Contour Integration with $\cos(n \theta)$

Question

I need to compute the following real integral using complex numbers. I'm unsure how to handle the numerator so that the ensuing calculations do not become too unwieldily.

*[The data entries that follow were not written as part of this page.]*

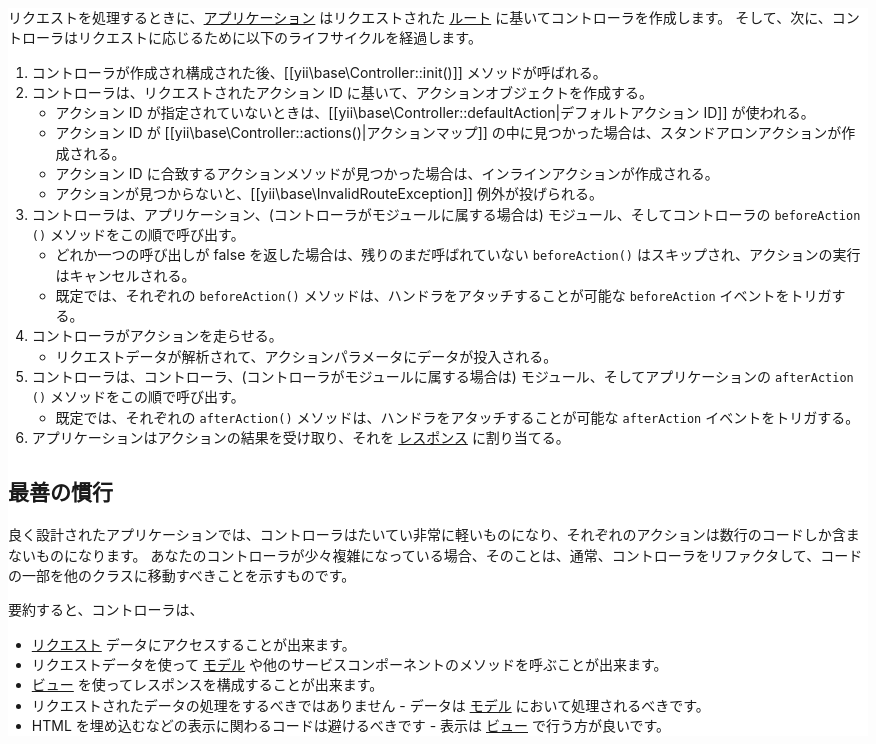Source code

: リクエストを処理するときに、[アプリケーション](structure-applications.md) はリクエストされた [ルート](#routes) に基いてコントローラを作成します。
そして、次に、コントローラはリクエストに応じるために以下のライフサイクルを経過します。

1. コントローラが作成され構成された後、[[yii\base\Controller::init()]] メソッドが呼ばれる。
2. コントローラは、リクエストされたアクション ID に基いて、アクションオブジェクトを作成する。
   * アクション ID が指定されていないときは、[[yii\base\Controller::defaultAction|デフォルトアクション ID]] が使われる。
   * アクション ID が [[yii\base\Controller::actions()|アクションマップ]] の中に見つかった場合は、スタンドアロンアクションが作成される。
   * アクション ID に合致するアクションメソッドが見つかった場合は、インラインアクションが作成される。
   * アクションが見つからないと、[[yii\base\InvalidRouteException]] 例外が投げられる。
3. コントローラは、アプリケーション、(コントローラがモジュールに属する場合は) モジュール、そしてコントローラの `beforeAction()` メソッドをこの順で呼び出す。
   * どれか一つの呼び出しが false を返した場合は、残りのまだ呼ばれていない `beforeAction()` はスキップされ、アクションの実行はキャンセルされる。
   * 既定では、それぞれの `beforeAction()` メソッドは、ハンドラをアタッチすることが可能な `beforeAction` イベントをトリガする。
4. コントローラがアクションを走らせる。
   * リクエストデータが解析されて、アクションパラメータにデータが投入される。
5. コントローラは、コントローラ、(コントローラがモジュールに属する場合は) モジュール、そしてアプリケーションの `afterAction()` メソッドをこの順で呼び出す。
   * 既定では、それぞれの `afterAction()` メソッドは、ハンドラをアタッチすることが可能な `afterAction` イベントをトリガする。
6. アプリケーションはアクションの結果を受け取り、それを [レスポンス](runtime-responses.md) に割り当てる。


## 最善の慣行<a name="best-practices"></a>

良く設計されたアプリケーションでは、コントローラはたいてい非常に軽いものになり、それぞれのアクションは数行のコードしか含まないものになります。
あなたのコントローラが少々複雑になっている場合、そのことは、通常、コントローラをリファクタして、コードの一部を他のクラスに移動すべきことを示すものです。

要約すると、コントローラは、

* [リクエスト](runtime-requests.md) データにアクセスすることが出来ます。
* リクエストデータを使って [モデル](structure-models.md) や他のサービスコンポーネントのメソッドを呼ぶことが出来ます。
* [ビュー](structure-views.md) を使ってレスポンスを構成することが出来ます。
* リクエストされたデータの処理をするべきではありません - データは [モデル](structure-models.md) において処理されるべきです。
* HTML を埋め込むなどの表示に関わるコードは避けるべきです - 表示は [ビュー](structure-views.md) で行う方が良いです。

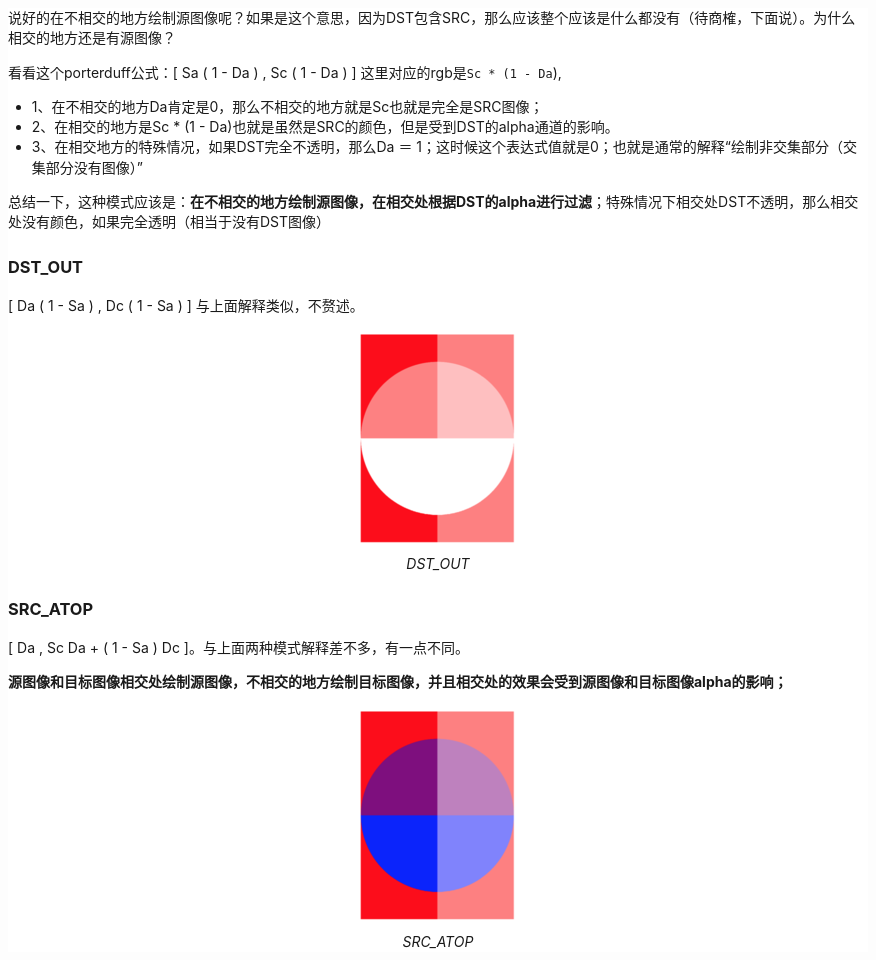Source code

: 说好的在不相交的地方绘制源图像呢？如果是这个意思，因为DST包含SRC，那么应该整个应该是什么都没有（待商榷，下面说）。为什么相交的地方还是有源图像？

看看这个porterduff公式：[ Sa ( 1 - Da ) , Sc ( 1 - Da ) ]
这里对应的rgb是`Sc * (1 - Da`),

* 1、在不相交的地方Da肯定是0，那么不相交的地方就是Sc也就是完全是SRC图像；
* 2、在相交的地方是Sc * (1 - Da)也就是虽然是SRC的颜色，但是受到DST的alpha通道的影响。
* 3、在相交地方的特殊情况，如果DST完全不透明，那么Da ＝ 1；这时候这个表达式值就是0；也就是通常的解释“绘制非交集部分（交集部分没有图像）”

总结一下，这种模式应该是：**在不相交的地方绘制源图像，在相交处根据DST的alpha进行过滤**；特殊情况下相交处DST不透明，那么相交处没有颜色，如果完全透明（相当于没有DST图像）

### DST_OUT

[ Da ( 1 - Sa ) , Dc ( 1 - Sa ) ] 与上面解释类似，不赘述。

<center>
<img src='Xfermode/8.png'/><br/>
<i>DST_OUT</i>
</center>

### SRC_ATOP

[ Da , Sc Da + ( 1 - Sa ) Dc ]。与上面两种模式解释差不多，有一点不同。

**源图像和目标图像相交处绘制源图像，不相交的地方绘制目标图像，并且相交处的效果会受到源图像和目标图像alpha的影响；**

<center>
<img src='Xfermode/9.png'/><br/>
<i>SRC_ATOP</i>
</center>
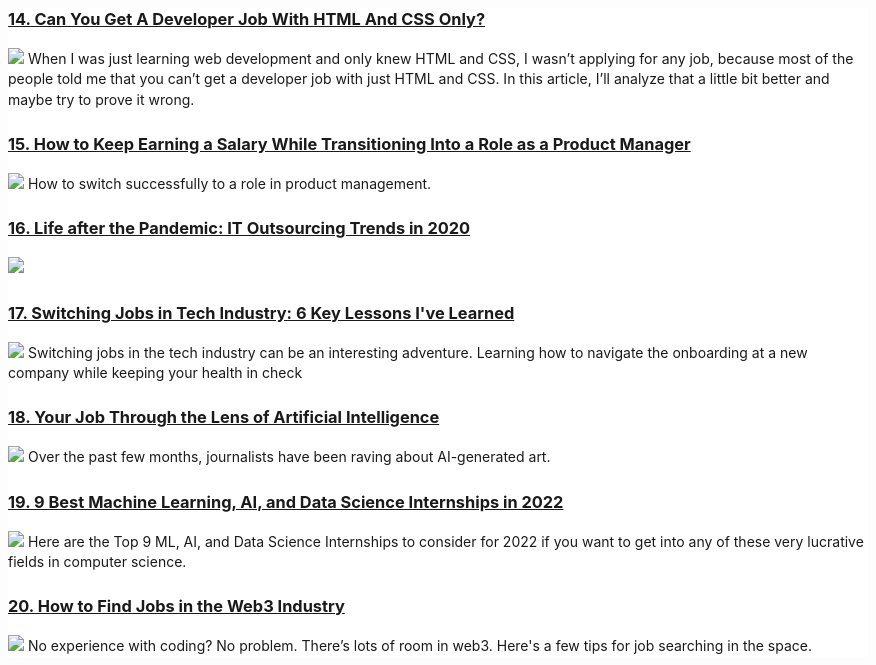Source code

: ### [14. Can You Get A Developer Job With HTML And CSS Only?](https://hackernoon.com/can-you-get-a-developer-job-with-html-and-css-only-qv153u4c)
![](https://images.unsplash.com/photo-1461632830798-3adb3034e4c8?ixlib=rb-1.2.1&q=80&fm=jpg&crop=entropy&cs=tinysrgb&w=1080&fit=max&ixid=eyJhcHBfaWQiOjEwMDk2Mn0)
When I was just learning web development and only knew HTML and CSS, I wasn’t applying for any job, because most of the people told me that you can’t get a developer job with just HTML and CSS. In this article, I’ll analyze that a little bit better and maybe try to prove it wrong.

### [15. How to Keep Earning a Salary While Transitioning Into a Role as a Product Manager](https://hackernoon.com/how-to-keep-earning-a-salary-while-transitioning-into-a-role-as-a-product-manager)
![](https://cdn.hackernoon.com/images/Zks0omx34Xc0hBcPTGNTtV1KGJc2-0pb309e.jpeg)
How to switch successfully to a role in product management.

### [16. Life after the Pandemic: IT Outsourcing Trends in 2020](https://hackernoon.com/life-after-the-pandemic-it-outsourcing-trends-in-2020-4f273w2f)
![](https://cdn.hackernoon.com/drafts/ux6o3h1b.png)


### [17. Switching Jobs in Tech Industry: 6 Key Lessons I've Learned](https://hackernoon.com/switching-jobs-in-tech-industry-6-key-lessons-ive-learned)
![](https://cdn.hackernoon.com/images/KLWopdD8nMNFrlEbvhSNqn6YAW72-8402k9k.jpeg)
Switching jobs in the tech industry can be an interesting adventure. Learning how to navigate the onboarding at a new company while keeping your health in check

### [18. Your Job Through the Lens of Artificial Intelligence](https://hackernoon.com/your-job-through-the-lens-of-artificial-intelligence)
![](https://cdn.hackernoon.com/images/3nYoHS7Mr4T8r5HUS7vyi7oMqu42-uqm3pj1.jpeg)
Over the past few months, journalists have been raving about AI-generated art. 

### [19. 9 Best Machine Learning, AI, and Data Science Internships in 2022](https://hackernoon.com/9-best-machine-learning-ai-and-data-science-internships-in-2022)
![](https://cdn.hackernoon.com/images/yInti7CnmZMjybXOCRsTVUOcMel2-9093hw2.jpeg)
Here are the Top 9 ML, AI, and Data Science Internships to consider for 2022 if you want to get into any of these very lucrative fields in computer science.

### [20. How to Find Jobs in the Web3 Industry](https://hackernoon.com/how-to-find-jobs-in-the-web3-industry)
![](https://cdn.hackernoon.com/images/1gXU03t5E4MEV2CvITPNPjUit0z2-0t93cwk.jpeg)
No experience with coding? No problem. There’s lots of room in web3. Here's a few tips for job searching in the space.
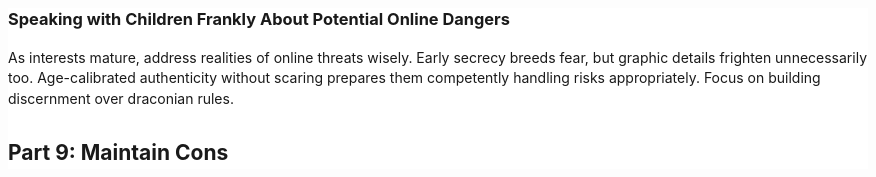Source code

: ### **Speaking with Children Frankly About Potential Online Dangers**
As interests mature, address realities of online threats wisely. Early secrecy breeds fear, but graphic details frighten unnecessarily too. Age-calibrated authenticity without scaring prepares them competently handling risks appropriately. Focus on building discernment over draconian rules.
## Part 9: Maintain Cons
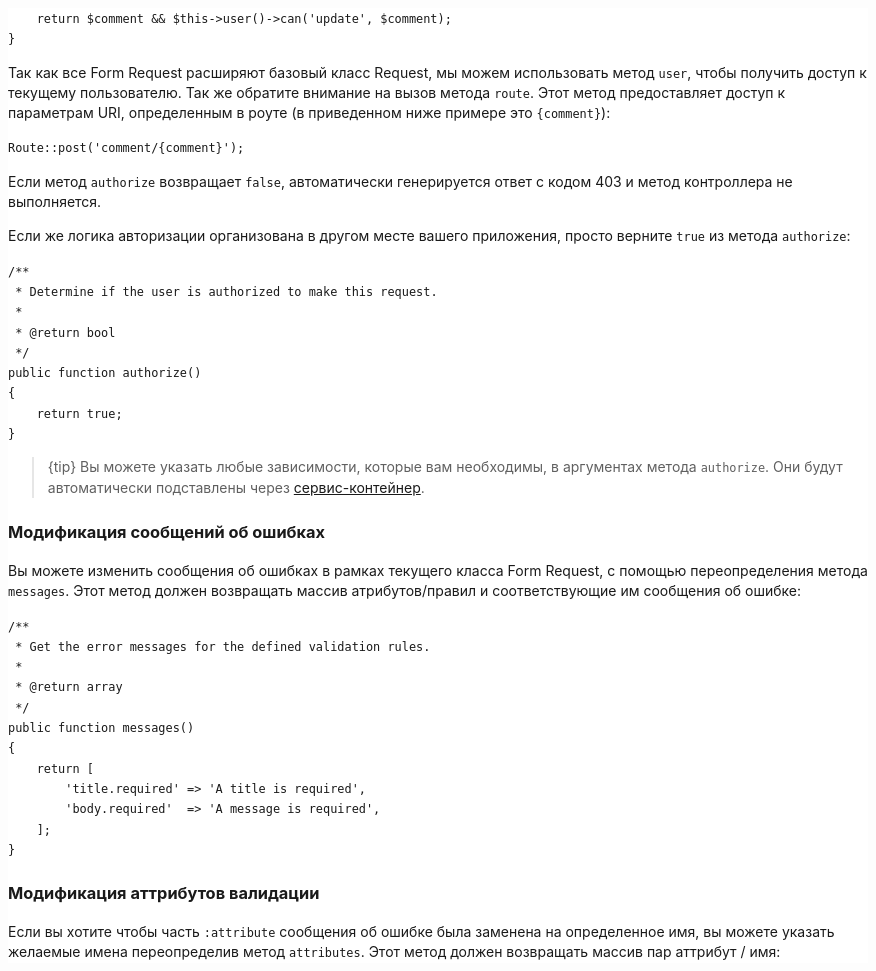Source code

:         return $comment && $this->user()->can('update', $comment);
    }

Так как все Form Request расширяют базовый класс Request, мы можем использовать метод `user`, чтобы получить доступ к текущему пользователю. Так же обратите внимание на вызов метода `route`. Этот метод предоставляет доступ к параметрам URI, определенным в роуте (в приведенном ниже примере это `{comment}`):

    Route::post('comment/{comment}');

Если метод `authorize` возвращает `false`, автоматически генерируется ответ с кодом 403 и метод контроллера не выполняется.

Если же логика авторизации организована в другом месте вашего приложения, просто верните `true` из метода `authorize`:

    /**
     * Determine if the user is authorized to make this request.
     *
     * @return bool
     */
    public function authorize()
    {
        return true;
    }

> {tip} Вы можете указать любые зависимости, которые вам необходимы, в аргументах метода `authorize`. Они будут автоматически подставлены через [сервис-контейнер](/docs/{{version}}/container).

<a name="customizing-the-error-messages"></a>
### Модификация сообщений об ошибках

Вы можете изменить сообщения об ошибках в рамках текущего класса Form Request, с помощью переопределения метода `messages`. Этот метод должен возвращать массив атрибутов/правил и соответствующие им сообщения об ошибке:

    /**
     * Get the error messages for the defined validation rules.
     *
     * @return array
     */
    public function messages()
    {
        return [
            'title.required' => 'A title is required',
            'body.required'  => 'A message is required',
        ];
    }

<a name="customizing-the-validation-attributes"></a>
### Модификация аттрибутов валидации

Если вы хотите чтобы часть `:attribute` сообщения об ошибке была заменена на определенное имя, вы можете указать желаемые имена переопределив метод `attributes`. Этот метод должен возвращать массив пар аттрибут / имя:
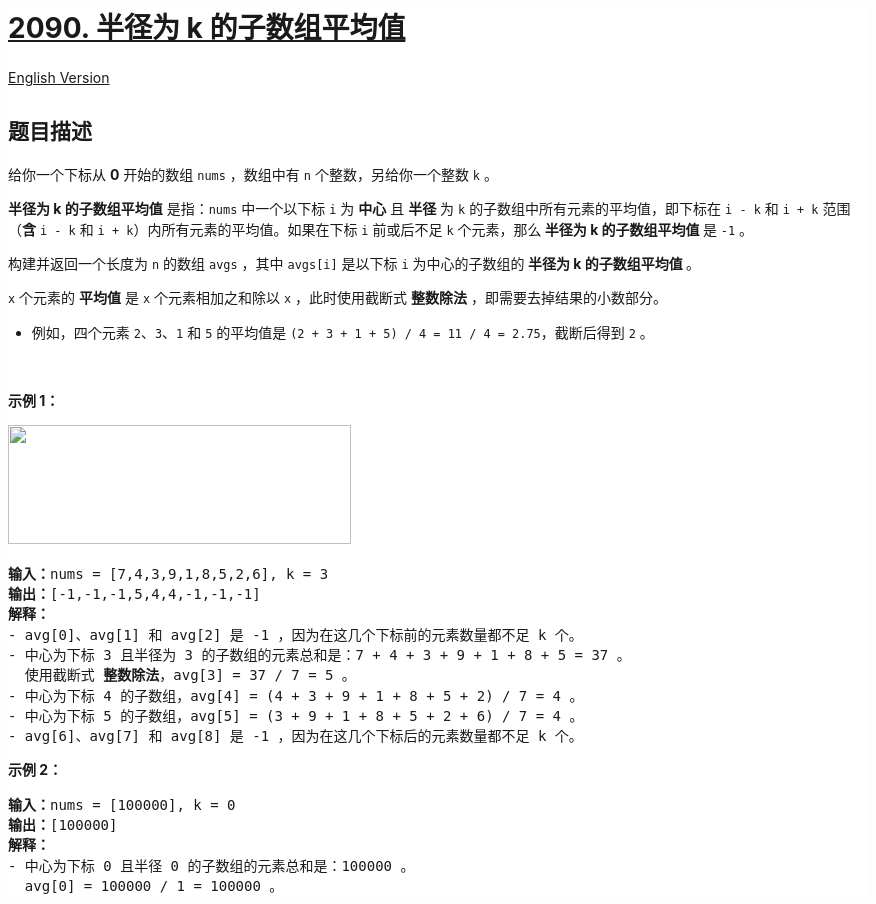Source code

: # [2090. 半径为 k 的子数组平均值](https://leetcode.cn/problems/k-radius-subarray-averages)

[English Version](/solution/2000-2099/2090.K%20Radius%20Subarray%20Averages/README_EN.md)

## 题目描述



<p>给你一个下标从 <strong>0</strong> 开始的数组 <code>nums</code> ，数组中有 <code>n</code> 个整数，另给你一个整数 <code>k</code> 。</p>

<p><strong>半径为 k 的子数组平均值</strong> 是指：<code>nums</code> 中一个以下标 <code>i</code> 为 <strong>中心</strong> 且 <strong>半径</strong> 为 <code>k</code> 的子数组中所有元素的平均值，即下标在&nbsp;<code>i - k</code> 和 <code>i + k</code> 范围（<strong>含</strong> <code>i - k</code> 和 <code>i + k</code>）内所有元素的平均值。如果在下标 <code>i</code> 前或后不足 <code>k</code> 个元素，那么<strong> 半径为 k 的子数组平均值 </strong>是 <code>-1</code> 。</p>

<p>构建并返回一个长度为 <code>n</code> 的数组<em> </em><code>avgs</code><em> </em>，其中<em> </em><code>avgs[i]</code><em> </em>是以下标 <code>i</code> 为中心的子数组的<strong> 半径为 k 的子数组平均值 </strong>。</p>

<p><code>x</code> 个元素的 <strong>平均值</strong> 是 <code>x</code> 个元素相加之和除以 <code>x</code> ，此时使用截断式 <strong>整数除法</strong> ，即需要去掉结果的小数部分。</p>

<ul>
	<li>例如，四个元素 <code>2</code>、<code>3</code>、<code>1</code> 和 <code>5</code> 的平均值是 <code>(2 + 3 + 1 + 5) / 4 = 11 / 4 = 2.75</code>，截断后得到 <code>2</code> 。</li>
</ul>

<p>&nbsp;</p>

<p><strong>示例 1：</strong></p>

<p><img alt="" src="https://fastly.jsdelivr.net/gh/doocs/leetcode@main/solution/2000-2099/2090.K%20Radius%20Subarray%20Averages/images/eg1.png" style="width: 343px; height: 119px;" /></p>

<pre>
<strong>输入：</strong>nums = [7,4,3,9,1,8,5,2,6], k = 3
<strong>输出：</strong>[-1,-1,-1,5,4,4,-1,-1,-1]
<strong>解释：</strong>
- avg[0]、avg[1] 和 avg[2] 是 -1 ，因为在这几个下标前的元素数量都不足 k 个。
- 中心为下标 3 且半径为 3 的子数组的元素总和是：7 + 4 + 3 + 9 + 1 + 8 + 5 = 37 。
  使用截断式 <strong>整数除法</strong>，avg[3] = 37 / 7 = 5 。
- 中心为下标 4 的子数组，avg[4] = (4 + 3 + 9 + 1 + 8 + 5 + 2) / 7 = 4 。
- 中心为下标 5 的子数组，avg[5] = (3 + 9 + 1 + 8 + 5 + 2 + 6) / 7 = 4 。
- avg[6]、avg[7] 和 avg[8] 是 -1 ，因为在这几个下标后的元素数量都不足 k 个。
</pre>

<p><strong>示例 2：</strong></p>

<pre>
<strong>输入：</strong>nums = [100000], k = 0
<strong>输出：</strong>[100000]
<strong>解释：</strong>
- 中心为下标 0 且半径 0 的子数组的元素总和是：100000 。
  avg[0] = 100000 / 1 = 100000 。
</pre>
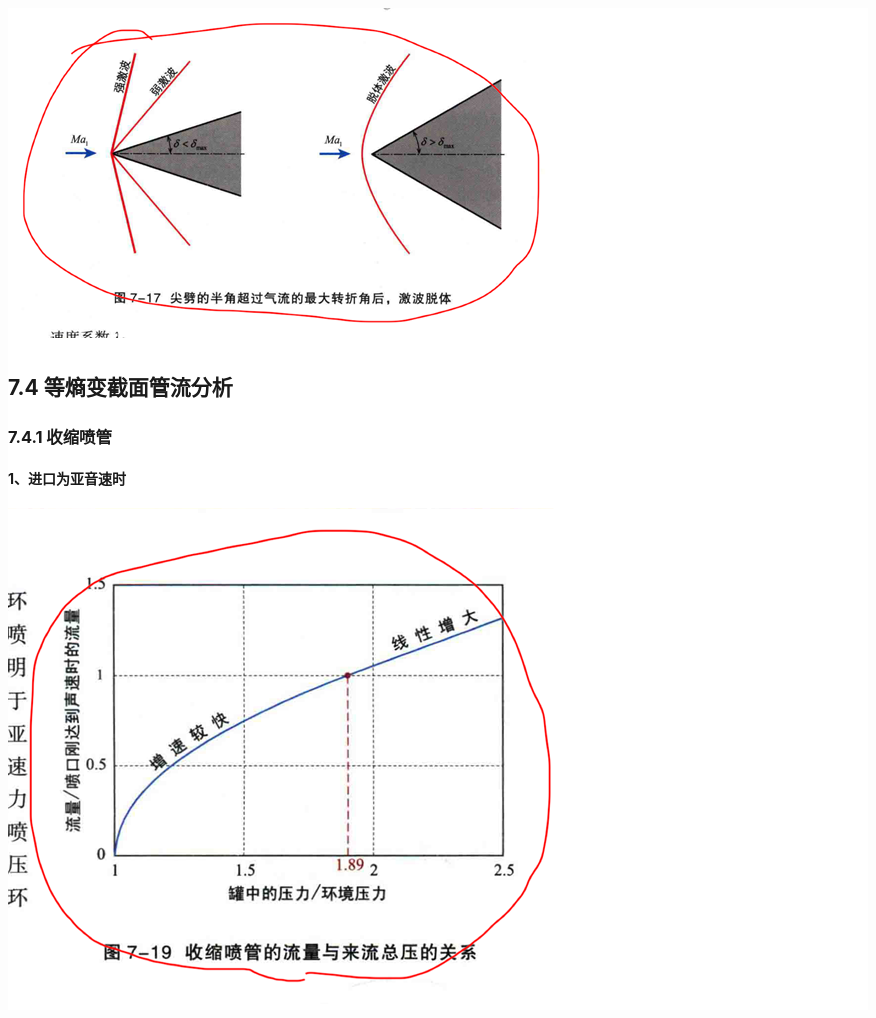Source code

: ![](https://raw.githubusercontent.com/914191848/notion-import/main/img/7/image076.png)
[](marginnoteapp://note/841965DB-0FD0-4268-8FA6-05EF491372A2)

7.4 等熵变截面管流分析
-------------

### 7.4.1 收缩喷管

#### 1、进口为亚音速时

![](https://raw.githubusercontent.com/914191848/notion-import/main/img/7/image078.png)
[](marginnoteapp://note/C436D751-4D75-41BE-9EDB-52DD0D6F4F59)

$\int_{0}^{2\pi} \frac{ \cos n\theta}{\cos(\theta)-a} d\theta$ Thanks!

Answer 1

Let $I(a)$ be given by

$$I(a)=\int_0^{2\pi} \frac{\cos (n\theta)}{cos \theta -a}\,d\theta$$

Using Euler's Formula, we can write $I(a)$ as

$$I(a)=\text{Re}\left(\int_0^{2\pi} \frac{e^{in\theta}}{cos \theta -a}\,d\theta\right) \tag 1$$

Now, letting $z=e^{i\theta}$ in $(1)$ reveals

$$\begin{align} I(a)&=\text{Re}\left(-2i\oint_{|z|=1}\frac{z^n}{z^2-2az+1}\,dz\right)\\\\ &=4\pi \text{Res}\left(\frac{z^n}{z^2-2az+1},z=a-\sqrt{a^2-1}\right)\\\\ &=-2\pi \frac{\left(a-\sqrt{a^2-1}\right)^n}{\sqrt{a^2-1}} \end{align}$$

Answer 2

The equivalent contour integral is

$$-i \oint_{|z|=1} \frac{dz}{z^n} \frac{z^{2 n}+1}{z^2-2 a z+1} $$

There are two poles inside this unit circle: $z=0$ and $z=a-\sqrt{a^2-1}$. Let's first write down the residue at $z=a=\sqrt{a^2-1}$, which the reader should be able to show (the pole is simple) that it is

$$\frac{i}{2\sqrt{a^2-1}} \left [\left (a+\sqrt{a^2-1}\right )^n +\left (a-\sqrt{a^2-1}\right )^n \right ]$$

The computation of the residue at the pole at $z=0$ is obviously more complicated. However, rather than attempt to evaluate an $n-1$th derivative of the rational function in the integrand, we will have better luck by expanding the denominator for small $z$ and locating the coefficient of $z^{n-1}$. Note that

$$\frac1{z^2-2 a z+1} = \sum_{k=0}^{\infty} U_k(a) z^k$$

where $U_k$ is a Chebyshev polynomial of the second kind. In this case, as $a \gt 1$, we have the residue in this case being

$$-i U_{n-1}(a) = -i \frac{\sinh{(n \operatorname{arccosh}{a})}}{\sinh{( \operatorname{arccosh}{a})}} = -\frac{i}{2\sqrt{a^2-1}}\left [\left (a+\sqrt{a^2-1}\right )^n -\left (a-\sqrt{a^2-1}\right )^n \right ]$$

The integral is then $i 2 \pi$ times the sum of these residues. We may then write

$$\int_0^{2 \pi} d\theta \frac{\cos{n \theta}}{a-\cos{\theta}} = \frac{2 \pi}{\sqrt{a^2-1}}\left (a-\sqrt{a^2-1}\right )^n$$